Any company with John Glenn and the Earth on its resume can expect to draw some attention. So don't be surprised to hear the RIFOCS Corp. name tossed around in the months ahead.
The Camarillo-based manufacturer of fiber-optic components, instruments and test equipment is booked on NASA's space shuttle Endeavour mission scheduled for mid-September. Fiber optics will play a critical role in the 11-day Space Radar Topography Mission, a project aimed at collecting high-resolution, digital radar mapping of the earth's surface.
Last year, RIFOCS components also played an important role in Glenn's landmark flight aboard the shuttle Discovery, providing parts for fiber-optic flight experiments. And for good measure, the company's components were used on the Discovery flight to the international space station earlier this year.
On the most recent mission, fiber optics were incorporated into tests to upgrade the way spacecrafts monitor themselves during flight.

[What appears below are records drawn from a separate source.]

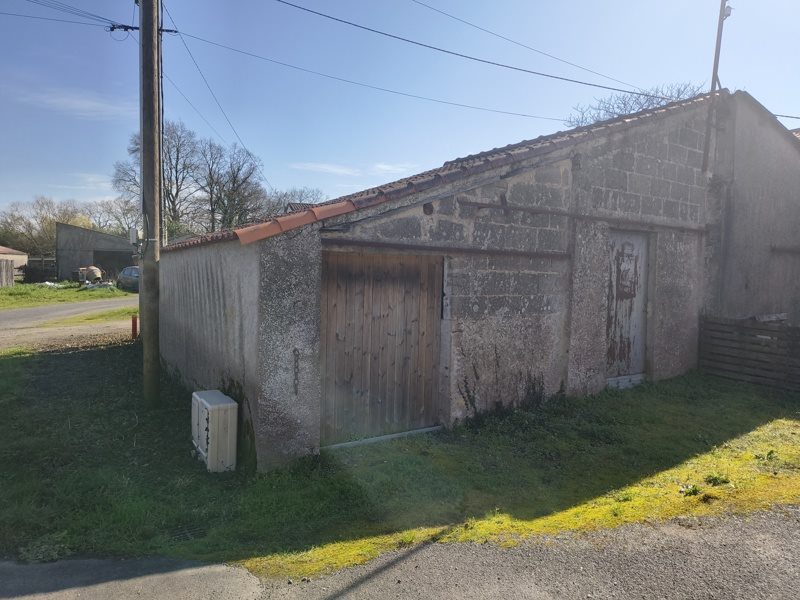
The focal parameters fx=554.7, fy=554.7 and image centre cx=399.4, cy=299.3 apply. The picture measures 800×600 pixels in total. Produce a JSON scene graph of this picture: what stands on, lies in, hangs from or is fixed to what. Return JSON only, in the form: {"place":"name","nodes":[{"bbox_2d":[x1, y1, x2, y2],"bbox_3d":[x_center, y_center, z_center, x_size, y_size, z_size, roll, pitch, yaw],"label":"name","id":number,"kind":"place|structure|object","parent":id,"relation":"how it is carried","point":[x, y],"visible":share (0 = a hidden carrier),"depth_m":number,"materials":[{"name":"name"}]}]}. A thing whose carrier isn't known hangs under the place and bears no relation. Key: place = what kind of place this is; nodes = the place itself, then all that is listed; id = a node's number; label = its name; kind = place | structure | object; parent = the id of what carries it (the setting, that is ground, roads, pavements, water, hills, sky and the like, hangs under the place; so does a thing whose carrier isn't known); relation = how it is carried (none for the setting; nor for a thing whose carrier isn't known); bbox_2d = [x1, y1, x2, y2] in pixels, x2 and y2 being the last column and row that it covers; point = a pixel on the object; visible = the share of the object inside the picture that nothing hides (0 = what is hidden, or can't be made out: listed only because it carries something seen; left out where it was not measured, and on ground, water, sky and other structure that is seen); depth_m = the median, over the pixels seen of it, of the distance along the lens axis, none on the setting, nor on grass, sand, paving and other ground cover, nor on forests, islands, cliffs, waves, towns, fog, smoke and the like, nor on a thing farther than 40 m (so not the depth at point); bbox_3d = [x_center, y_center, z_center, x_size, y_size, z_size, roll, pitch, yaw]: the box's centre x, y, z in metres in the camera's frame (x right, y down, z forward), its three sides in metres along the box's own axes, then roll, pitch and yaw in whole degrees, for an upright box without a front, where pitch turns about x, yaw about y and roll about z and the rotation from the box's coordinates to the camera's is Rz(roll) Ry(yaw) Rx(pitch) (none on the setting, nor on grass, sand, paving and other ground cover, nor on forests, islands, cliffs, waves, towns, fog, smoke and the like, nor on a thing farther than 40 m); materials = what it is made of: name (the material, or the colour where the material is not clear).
{"place":"outdoors","nodes":[
{"label":"outdoors","id":0,"kind":"place"},
{"bbox_2d":[0,245,27,276],"label":"distant house","id":1,"kind":"structure","parent":0,"point":[7,251],"materials":[{"name":"beige paint"}]},
{"bbox_2d":[0,281,135,309],"label":"grass field","id":2,"kind":"structure","parent":0,"point":[14,294],"materials":[{"name":"green plant"}]},
{"bbox_2d":[0,259,14,286],"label":"wooden fence","id":3,"kind":"object","parent":2,"relation":"on","point":[10,274],"visible":0.96,"depth_m":34.60,"materials":[{"name":"brown wood"}]},
{"bbox_2d":[21,255,56,282],"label":"fence","id":4,"kind":"object","parent":2,"relation":"on","point":[28,271],"visible":0.58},
{"bbox_2d":[78,266,102,283],"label":"cement mixer","id":5,"kind":"object","parent":2,"relation":"on","point":[93,269],"visible":0.89,"depth_m":36.69,"materials":[{"name":"beige metal"}]},
{"bbox_2d":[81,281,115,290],"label":"debris pile","id":6,"kind":"object","parent":2,"relation":"on","point":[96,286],"visible":0.83,"depth_m":33.26,"materials":[{"name":"white"}]},
{"bbox_2d":[0,297,137,352],"label":"dirt road","id":7,"kind":"structure","parent":0,"point":[32,311],"materials":[{"name":"grey"}]},
{"bbox_2d":[10,85,132,119],"label":"cloud","id":8,"kind":"structure","parent":0,"point":[86,105],"materials":[{"name":"white"}]},
{"bbox_2d":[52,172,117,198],"label":"cloud","id":9,"kind":"structure","parent":0,"point":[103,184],"materials":[{"name":"white"}]},
{"bbox_2d":[55,222,135,282],"label":"shed","id":10,"kind":"structure","parent":0,"point":[95,234],"materials":[{"name":"grey concrete"}]},
{"bbox_2d":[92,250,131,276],"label":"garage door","id":11,"kind":"structure","parent":10,"relation":"in","point":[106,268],"depth_m":39.07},
{"bbox_2d":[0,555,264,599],"label":"pavement","id":12,"kind":"structure","parent":0,"point":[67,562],"materials":[{"name":"grey asphalt"}]},
{"bbox_2d":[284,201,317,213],"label":"roof","id":13,"kind":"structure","parent":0,"point":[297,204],"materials":[{"name":"brown tile"}]},
{"bbox_2d":[288,161,416,177],"label":"cloud","id":14,"kind":"structure","parent":0,"point":[322,167],"materials":[{"name":"white"}]},
{"bbox_2d":[0,0,799,224],"label":"sky","id":15,"kind":"structure","parent":0,"point":[444,5],"materials":[{"name":"blue"}]},
{"bbox_2d":[0,349,799,583],"label":"lawn","id":16,"kind":"structure","parent":0,"point":[674,405],"materials":[{"name":"green plant"}]},
{"bbox_2d":[138,0,162,403],"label":"utility pole","id":17,"kind":"object","parent":16,"relation":"on","point":[153,385],"visible":0.98,"depth_m":7.08,"materials":[{"name":"brown wood"}]},
{"bbox_2d":[1,0,120,26],"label":"power line","id":18,"kind":"object","parent":17,"relation":"attached to","point":[105,19],"visible":0.99,"depth_m":9.61,"materials":[{"name":"black plastic"}]},
{"bbox_2d":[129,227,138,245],"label":"electrical box","id":19,"kind":"object","parent":17,"relation":"attached to","point":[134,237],"visible":0.74,"depth_m":7.64,"materials":[{"name":"white"}]},
{"bbox_2d":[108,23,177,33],"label":"crossarm","id":20,"kind":"object","parent":17,"relation":"attached to","point":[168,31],"visible":0.58,"depth_m":8.71,"materials":[{"name":"metal"}]},
{"bbox_2d":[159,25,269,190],"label":"power line","id":21,"kind":"object","parent":17,"relation":"attached to","point":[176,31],"visible":0.91,"depth_m":10.91,"materials":[{"name":"plastic"}]},
{"bbox_2d":[168,27,578,122],"bbox_3d":[0.314,-5.702,14.954,16.590,1.448,0.383,-1,4,-34],"label":"power line","id":22,"kind":"object","parent":17,"relation":"attached to","point":[416,96],"visible":0.96,"depth_m":13.17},
{"bbox_2d":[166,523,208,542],"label":"drain grate","id":23,"kind":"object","parent":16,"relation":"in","point":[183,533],"visible":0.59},
{"bbox_2d":[191,389,237,472],"bbox_3d":[-1.846,1.292,5.500,0.317,0.661,0.678,-1,4,-34],"label":"utility box","id":24,"kind":"object","parent":16,"relation":"on","point":[222,405],"visible":0.97,"depth_m":5.26,"materials":[{"name":"white plastic"}]},
{"bbox_2d":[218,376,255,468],"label":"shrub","id":25,"kind":"object","parent":16,"relation":"on","point":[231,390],"visible":0.44,"depth_m":5.50,"materials":[{"name":"green plant"}]},
{"bbox_2d":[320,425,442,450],"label":"door threshold","id":26,"kind":"object","parent":16,"relation":"on","point":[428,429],"visible":0.63,"depth_m":6.00,"materials":[{"name":"grey concrete"}]},
{"bbox_2d":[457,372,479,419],"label":"weed","id":27,"kind":"object","parent":16,"relation":"on","point":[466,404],"visible":0.85,"depth_m":6.59,"materials":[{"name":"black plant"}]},
{"bbox_2d":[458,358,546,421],"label":"weed","id":28,"kind":"object","parent":16,"relation":"on","point":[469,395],"visible":0.73,"depth_m":6.83,"materials":[{"name":"plant"}]},
{"bbox_2d":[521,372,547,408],"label":"weed","id":29,"kind":"object","parent":16,"relation":"on","point":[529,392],"visible":0.79,"depth_m":7.15,"materials":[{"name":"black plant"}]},
{"bbox_2d":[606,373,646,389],"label":"door step","id":30,"kind":"object","parent":16,"relation":"on","point":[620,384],"visible":0.59,"depth_m":8.36,"materials":[{"name":"grey concrete"}]},
{"bbox_2d":[679,483,700,496],"bbox_3d":[2.457,1.601,4.683,0.239,0.103,0.226,-1,4,-34],"label":"weed","id":31,"kind":"object","parent":16,"relation":"on","point":[689,493],"visible":0.9,"depth_m":4.67,"materials":[{"name":"green plant"}]},
{"bbox_2d":[704,473,731,485],"bbox_3d":[2.796,1.572,4.892,0.282,0.112,0.267,-1,4,-34],"label":"weed","id":32,"kind":"object","parent":16,"relation":"on","point":[724,481],"visible":0.9,"depth_m":4.88,"materials":[{"name":"green plant"}]},
{"bbox_2d":[698,315,799,390],"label":"wooden fence","id":33,"kind":"object","parent":16,"relation":"on","point":[742,328],"visible":0.95,"depth_m":8.92,"materials":[{"name":"brown wood"}]},
{"bbox_2d":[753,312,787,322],"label":"wooden plank","id":34,"kind":"object","parent":33,"relation":"on","point":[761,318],"visible":0.62,"depth_m":9.11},
{"bbox_2d":[1,504,799,599],"label":"road","id":35,"kind":"structure","parent":0,"point":[736,590],"materials":[{"name":"grey asphalt"}]},
{"bbox_2d":[163,86,799,469],"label":"stone barn","id":36,"kind":"structure","parent":0,"point":[244,291],"depth_m":7.02,"materials":[{"name":"grey"}]},
{"bbox_2d":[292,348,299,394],"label":"chain","id":37,"kind":"object","parent":36,"relation":"attached to","point":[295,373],"visible":0.98,"depth_m":5.34,"materials":[{"name":"black metal"}]},
{"bbox_2d":[321,249,443,444],"bbox_3d":[-0.194,0.526,6.132,1.895,2.141,0.144,-1,4,-34],"label":"wooden door","id":38,"kind":"structure","parent":36,"relation":"in","point":[328,288],"depth_m":6.00,"materials":[{"name":"brown wood"}]},
{"bbox_2d":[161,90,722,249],"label":"tiled roof","id":39,"kind":"structure","parent":36,"relation":"on","point":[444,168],"depth_m":6.10,"materials":[{"name":"tile"}]},
{"bbox_2d":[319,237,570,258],"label":"metal bar","id":40,"kind":"object","parent":36,"relation":"attached to","point":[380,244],"visible":0.96,"depth_m":6.05,"materials":[{"name":"brown metal"}]},
{"bbox_2d":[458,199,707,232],"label":"metal bar","id":41,"kind":"object","parent":36,"relation":"attached to","point":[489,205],"visible":0.97,"depth_m":7.20,"materials":[{"name":"brown metal"}]},
{"bbox_2d":[605,230,649,380],"bbox_3d":[3.391,0.164,8.502,1.116,2.383,0.194,-1,4,-34],"label":"door","id":42,"kind":"structure","parent":36,"relation":"in","point":[623,268],"depth_m":8.44,"materials":[{"name":"wood"}]},
{"bbox_2d":[701,0,731,172],"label":"antenna pole","id":43,"kind":"object","parent":36,"relation":"attached to","point":[718,41],"visible":0.87,"depth_m":9.65,"materials":[{"name":"metal"}]},
{"bbox_2d":[272,0,667,96],"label":"power line","id":44,"kind":"object","parent":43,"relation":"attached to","point":[320,14],"visible":0.96,"depth_m":10.05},
{"bbox_2d":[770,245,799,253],"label":"metal bar","id":45,"kind":"object","parent":36,"relation":"attached to","point":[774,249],"visible":0.98,"depth_m":10.18,"materials":[{"name":"metal"}]},
{"bbox_2d":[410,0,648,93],"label":"power line","id":46,"kind":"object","parent":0,"point":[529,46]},
{"bbox_2d":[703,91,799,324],"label":"building","id":47,"kind":"structure","parent":0,"point":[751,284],"depth_m":10.09,"materials":[{"name":"grey concrete"}]},
{"bbox_2d":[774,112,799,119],"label":"power line","id":48,"kind":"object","parent":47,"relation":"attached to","point":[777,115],"visible":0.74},
{"bbox_2d":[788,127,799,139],"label":"roof","id":49,"kind":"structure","parent":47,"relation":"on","point":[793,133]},
{"label":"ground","id":50,"kind":"structure","parent":0},
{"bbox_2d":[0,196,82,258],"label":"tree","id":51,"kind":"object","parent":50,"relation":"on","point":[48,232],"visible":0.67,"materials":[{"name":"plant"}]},
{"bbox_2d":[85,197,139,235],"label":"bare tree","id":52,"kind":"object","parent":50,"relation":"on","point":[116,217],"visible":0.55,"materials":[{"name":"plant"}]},
{"bbox_2d":[116,266,139,291],"bbox_3d":[-15.158,-1.191,32.522,1.766,1.549,4.613,-1,4,-34],"label":"car","id":53,"kind":"object","parent":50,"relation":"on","point":[134,274],"visible":0.51,"depth_m":31.56,"materials":[{"name":"metal"}]},
{"bbox_2d":[131,314,138,339],"bbox_3d":[-6.213,0.693,13.012,0.135,0.653,0.138,-1,4,-34],"label":"red post","id":54,"kind":"object","parent":50,"relation":"on","point":[134,325],"visible":0.92,"depth_m":12.97,"materials":[{"name":"red"}]},
{"bbox_2d":[113,119,200,238],"label":"bare tree","id":55,"kind":"object","parent":50,"relation":"on","point":[169,199],"visible":0.64,"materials":[{"name":"plant"}]},
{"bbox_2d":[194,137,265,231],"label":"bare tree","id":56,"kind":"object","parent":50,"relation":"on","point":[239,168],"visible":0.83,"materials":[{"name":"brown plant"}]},
{"bbox_2d":[261,186,325,215],"label":"bare tree","id":57,"kind":"object","parent":50,"relation":"on","point":[285,195],"visible":0.29,"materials":[{"name":"plant"}]},
{"bbox_2d":[563,82,701,127],"bbox_3d":[11.637,-4.631,27.068,7.813,11.441,8.576,-1,4,-34],"label":"bare tree","id":58,"kind":"object","parent":50,"relation":"on","point":[641,106],"visible":0.19,"depth_m":26.21,"materials":[{"name":"plant"}]}
]}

Dennis Horwitz, vice president of the RIFOCS military and aerospace division, said the Glenn and space station missions have increased the awareness of the value of fiber optics in space.
"Up to those two missions, fiber optics was a low-order footnote to missions--you didn't even hear of it," he said. "Now we're becoming a headliner."
Along with its outer-space projects, RIFOCS has provided fiber-optic components and systems for military AWACS, Lockheed Martin's scale model of a next-genera*tion shuttle at Edwards Air Force Base, commercial airlines and other aircraft uses. RIFOCS was recently awarded a $1.3-million contract to supply fiber-optic connectors for use by Lockheed Martin Missiles and Space.
Founded in 1990, RIFOCS originally was an importer of high-end fiber-optic connectors and a manufacturer of fiber-optic components. The company expanded to include the manufacture of fiber-optic test and measurement equipment.
The growth of the high-speed telecommunications market has spurred the growth of the company, and since 1994 RIFOCS has increased its work force from 20 to 65 full-time employees. Although it still targets the communications market, the company more recently has targeted the avionics industry as well.
"Fiber optics have a lot of advantages" in avionics, said Horwitz, co-founder and former vice president of operations for Photodyne.
"It supports high band width without the problems of copper or coaxial systems. It is smaller in size, lighter in weight and not sensitive to [radio frequency or electromagnetic] interference," he said. "You can call them stealthy from that regard. There is a whole lot of stealth quality that the military likes."
Horowitz said existing military aircraft regularly are upgraded with fiber-optic components, and new aircraft have fiber optics incorporated into their design.
"If you look at the available components, a lot of leading-edge stuff is fiber-optics based," he said.